WORK TASK – Copy everything from the start of the records down to the line containing "Tsvyatko Konov is", including that line, and leave the pictures out of your copy.

********************

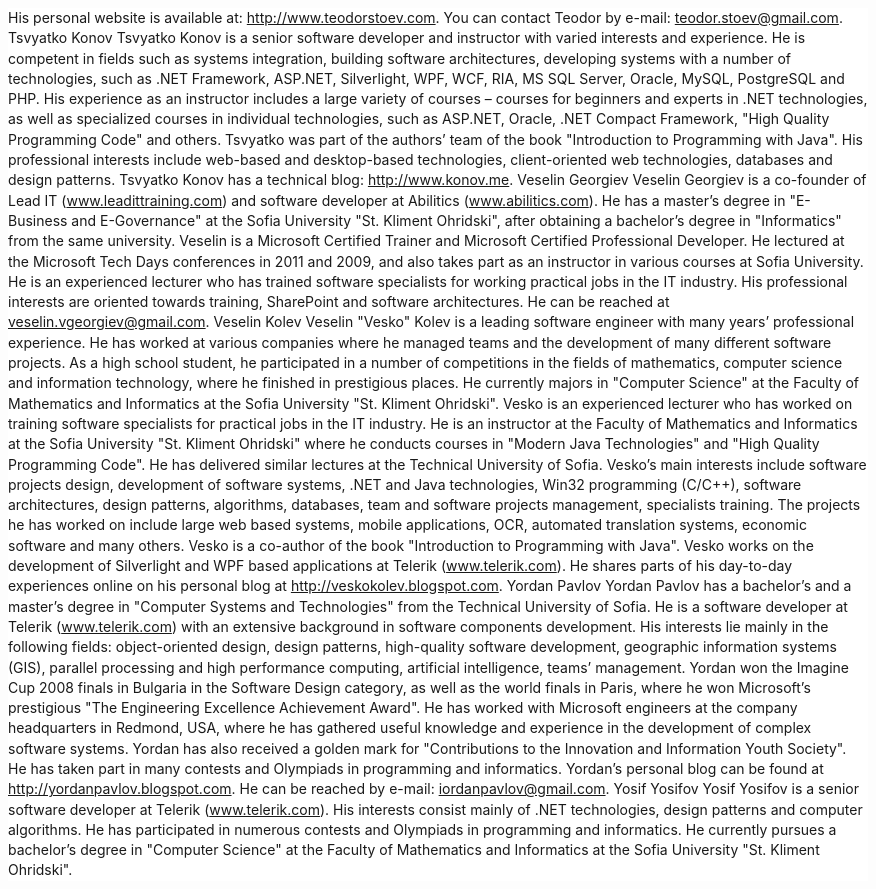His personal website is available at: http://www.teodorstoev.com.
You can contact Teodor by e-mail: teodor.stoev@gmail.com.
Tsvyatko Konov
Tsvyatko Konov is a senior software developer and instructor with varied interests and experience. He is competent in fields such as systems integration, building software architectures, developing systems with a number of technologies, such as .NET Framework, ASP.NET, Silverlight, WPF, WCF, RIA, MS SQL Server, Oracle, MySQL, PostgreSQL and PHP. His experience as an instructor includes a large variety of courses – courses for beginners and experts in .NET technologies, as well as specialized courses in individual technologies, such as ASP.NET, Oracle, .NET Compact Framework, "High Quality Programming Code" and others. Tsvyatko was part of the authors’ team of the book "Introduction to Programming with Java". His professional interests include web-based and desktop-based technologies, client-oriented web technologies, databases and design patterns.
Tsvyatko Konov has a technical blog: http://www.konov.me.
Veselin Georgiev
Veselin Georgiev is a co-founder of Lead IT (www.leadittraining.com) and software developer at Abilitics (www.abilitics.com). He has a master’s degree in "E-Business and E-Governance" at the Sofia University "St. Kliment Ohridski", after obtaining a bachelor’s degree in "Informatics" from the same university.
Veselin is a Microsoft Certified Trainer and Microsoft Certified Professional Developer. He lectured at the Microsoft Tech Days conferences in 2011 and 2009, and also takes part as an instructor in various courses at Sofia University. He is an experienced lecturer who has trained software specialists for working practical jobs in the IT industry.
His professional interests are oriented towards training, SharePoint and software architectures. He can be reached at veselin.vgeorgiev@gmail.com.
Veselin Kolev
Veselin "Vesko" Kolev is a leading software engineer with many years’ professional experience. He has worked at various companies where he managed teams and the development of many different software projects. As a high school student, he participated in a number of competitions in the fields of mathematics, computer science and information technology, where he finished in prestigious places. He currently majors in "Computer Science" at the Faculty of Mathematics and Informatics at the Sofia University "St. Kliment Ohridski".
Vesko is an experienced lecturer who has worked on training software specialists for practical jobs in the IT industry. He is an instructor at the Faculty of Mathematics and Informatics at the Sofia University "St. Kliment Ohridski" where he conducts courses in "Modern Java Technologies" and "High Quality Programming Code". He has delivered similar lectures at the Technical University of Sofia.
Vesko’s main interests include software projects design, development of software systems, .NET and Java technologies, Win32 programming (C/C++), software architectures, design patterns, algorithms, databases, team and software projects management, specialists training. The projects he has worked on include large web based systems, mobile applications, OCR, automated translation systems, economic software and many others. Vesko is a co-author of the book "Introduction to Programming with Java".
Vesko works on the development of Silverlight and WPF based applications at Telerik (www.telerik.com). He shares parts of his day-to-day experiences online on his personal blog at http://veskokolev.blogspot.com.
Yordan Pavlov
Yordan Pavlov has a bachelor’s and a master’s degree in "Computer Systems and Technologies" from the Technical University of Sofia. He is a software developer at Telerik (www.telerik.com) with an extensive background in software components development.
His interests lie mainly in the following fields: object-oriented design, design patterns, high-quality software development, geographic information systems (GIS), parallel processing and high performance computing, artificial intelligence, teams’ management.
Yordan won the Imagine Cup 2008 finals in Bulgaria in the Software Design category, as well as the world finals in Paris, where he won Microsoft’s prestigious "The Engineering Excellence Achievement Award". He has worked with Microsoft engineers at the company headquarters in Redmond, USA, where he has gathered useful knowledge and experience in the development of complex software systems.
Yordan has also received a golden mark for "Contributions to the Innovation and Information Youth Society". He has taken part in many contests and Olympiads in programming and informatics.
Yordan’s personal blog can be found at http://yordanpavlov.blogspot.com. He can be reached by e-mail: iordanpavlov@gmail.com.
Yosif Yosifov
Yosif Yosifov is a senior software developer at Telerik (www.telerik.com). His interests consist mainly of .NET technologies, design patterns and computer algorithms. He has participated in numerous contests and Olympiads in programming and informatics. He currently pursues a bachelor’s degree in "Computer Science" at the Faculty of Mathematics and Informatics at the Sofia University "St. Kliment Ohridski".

********************

EXERCISE OUTPUT –
His personal website is available at: http://www.teodorstoev.com.
You can contact Teodor by e-mail: teodor.stoev@gmail.com.
Tsvyatko Konov
Tsvyatko Konov is a senior software developer and instructor with varied interests and experience. He is competent in fields such as systems integration, building software architectures, developing systems with a number of technologies, such as .NET Framework, ASP.NET, Silverlight, WPF, WCF, RIA, MS SQL Server, Oracle, MySQL, PostgreSQL and PHP. His experience as an instructor includes a large variety of courses – courses for beginners and experts in .NET technologies, as well as specialized courses in individual technologies, such as ASP.NET, Oracle, .NET Compact Framework, "High Quality Programming Code" and others. Tsvyatko was part of the authors’ team of the book "Introduction to Programming with Java". His professional interests include web-based and desktop-based technologies, client-oriented web technologies, databases and design patterns.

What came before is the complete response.